NVlabs / Deep_Object_Pose

Deep Object Pose Estimation (DOPE) – ROS inference (CoRL 2018)
Other
1.03k stars 287 forks source link

Regarding generating single inference for multiple objects #285

Open ArghyaChatterjee opened 1 year ago

ArghyaChatterjee commented 1 year ago

Hello,

I was trying to generate a single inference file for multiple objects. I couldn't find any reference inside your document in the repo. Can I do that ? Or I have to stick to training single inference file for every object and then infer those (all) at once to detect the object in real time.

(N.B: I tried to infer 8 models to detect 8 objects at a time but the network crashed saying core cumped. That's why I am asking if I can create a single inference for all the objects I want to detect in there scene.)

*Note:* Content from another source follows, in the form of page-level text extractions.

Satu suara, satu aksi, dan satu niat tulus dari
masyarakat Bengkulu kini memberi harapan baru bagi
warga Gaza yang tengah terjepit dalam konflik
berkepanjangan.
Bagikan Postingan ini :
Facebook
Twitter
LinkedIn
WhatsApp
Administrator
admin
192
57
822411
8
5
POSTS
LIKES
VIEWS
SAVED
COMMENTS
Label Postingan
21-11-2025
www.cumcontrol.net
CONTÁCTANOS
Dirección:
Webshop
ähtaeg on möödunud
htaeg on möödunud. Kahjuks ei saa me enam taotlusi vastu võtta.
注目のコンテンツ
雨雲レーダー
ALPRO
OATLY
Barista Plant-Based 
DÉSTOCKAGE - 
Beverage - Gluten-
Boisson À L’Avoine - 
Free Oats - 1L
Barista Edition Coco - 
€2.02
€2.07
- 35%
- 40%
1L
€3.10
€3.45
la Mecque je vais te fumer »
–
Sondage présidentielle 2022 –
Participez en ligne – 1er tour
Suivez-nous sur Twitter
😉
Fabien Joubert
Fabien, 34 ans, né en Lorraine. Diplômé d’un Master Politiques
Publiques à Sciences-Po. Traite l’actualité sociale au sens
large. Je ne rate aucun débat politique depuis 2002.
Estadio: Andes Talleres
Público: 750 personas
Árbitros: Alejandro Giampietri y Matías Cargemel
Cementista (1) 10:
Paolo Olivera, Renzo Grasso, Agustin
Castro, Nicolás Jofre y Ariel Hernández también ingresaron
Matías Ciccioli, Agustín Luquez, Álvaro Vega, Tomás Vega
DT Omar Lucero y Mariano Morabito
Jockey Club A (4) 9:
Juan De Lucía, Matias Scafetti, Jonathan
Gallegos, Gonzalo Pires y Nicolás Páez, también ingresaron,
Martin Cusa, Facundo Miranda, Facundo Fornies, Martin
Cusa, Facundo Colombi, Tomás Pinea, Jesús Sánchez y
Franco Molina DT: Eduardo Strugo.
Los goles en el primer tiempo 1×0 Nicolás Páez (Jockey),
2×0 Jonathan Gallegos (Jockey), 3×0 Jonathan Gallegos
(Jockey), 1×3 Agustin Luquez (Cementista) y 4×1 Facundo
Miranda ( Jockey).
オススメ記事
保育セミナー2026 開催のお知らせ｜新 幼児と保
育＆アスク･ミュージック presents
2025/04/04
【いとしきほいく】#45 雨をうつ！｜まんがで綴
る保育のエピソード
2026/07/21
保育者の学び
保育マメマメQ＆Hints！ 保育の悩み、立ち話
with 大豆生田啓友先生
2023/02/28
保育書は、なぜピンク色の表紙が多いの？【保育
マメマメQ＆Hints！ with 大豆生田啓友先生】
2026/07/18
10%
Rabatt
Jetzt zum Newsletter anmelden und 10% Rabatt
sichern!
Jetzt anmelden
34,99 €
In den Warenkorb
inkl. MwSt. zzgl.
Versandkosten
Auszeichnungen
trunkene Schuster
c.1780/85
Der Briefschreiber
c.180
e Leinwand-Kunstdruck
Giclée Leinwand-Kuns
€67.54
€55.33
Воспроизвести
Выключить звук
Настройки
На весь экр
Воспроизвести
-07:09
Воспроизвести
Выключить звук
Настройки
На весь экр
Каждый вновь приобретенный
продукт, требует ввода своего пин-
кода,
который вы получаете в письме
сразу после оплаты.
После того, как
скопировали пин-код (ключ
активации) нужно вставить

TontonTremblay commented 1 year ago

Yeah you can do that. The way to do it is by having uncomment weights in the config file.

ArghyaChatterjee commented 1 year ago

Hi @TontonTremblay , thanks for the reply. I think you didn't understand my question. I already did that. My question is, I want to create a single inference (weight) file to detect and pose estimate of the objects of interest in the scene. I don't want to train separate models for separate objects and then try to infer them all at once. Say, I have 30 objects to detect in the scene for the manipulation task. I want a single inference file after training which when inferred will give me 30 objects label with the pose estimated (just like YOLO).

N.B: I tried to infer 8 weight files in order to detect 8 objects with pose estimates and the network collapsed after some times saying aborted due to core dumped.

ArghyaChatterjee commented 1 year ago

@TontonTremblay is there a way to do that ?

TontonTremblay commented 1 year ago

I will refer you to our other work, centerpose. https://github.com/NVlabs/CenterPose. Yeah Dope is not designed to do multiple instances. You probably want to look into centerpose.

ArghyaChatterjee commented 1 year ago

Hi @TontonTremblay ,

Thanks for the reply. There are 3 questions I have and probably want to finish this discussion here.

  1. Have you done any quantitative analysis on how many models dope can detect simultaneously? I mean say in a 2080Ti/3080 Ti GPU Core i7 pc with 32/64 GBs of RAM, how many different types of objects DOPE can detect without crashing at the same time? Or any rough idea?

  2. When I went inside CenterPose, I can see that CenterPose is also inferring individual categories at a time ( I mean say 10 inference files for 10 categories). Isn't this the same approach as DOPE? Is this an efficient approach given the fact that if you want to detect 30 labels, you need 30 inference files and so ?

  3. Also, CenterPose is not outputting the individual category labels, so how will you understand which category it has detected when inferred in real-time with 30 inference files?

Thanks in advance.

ArghyaChatterjee commented 1 year ago

@TontonTremblay can you respond please?

TontonTremblay commented 1 year ago

Sorry I had an ICCV submission + some RSS reviews and lost track of my emails. sorry.

  1. I did spam and mustard once and that was years ago. Did not check numbers. But I had the results in different heatmaps. eg. 9x2 and 16x2 for both heatmap and vector fields.
  2. I never tested something like you are describing. I think posecnn is more along the line (I would not suggest you to test it out, I would be surprised it would work).
  3. I think we could probably add a generic category for centerpose.

Do you have some examples of objects you would like to have process together. I am not sure what you are describing, but I think 30 different objects in a single set of weights might be quite hard. Have you looked into Megapose? A new work we did, if you have 3d models it might help.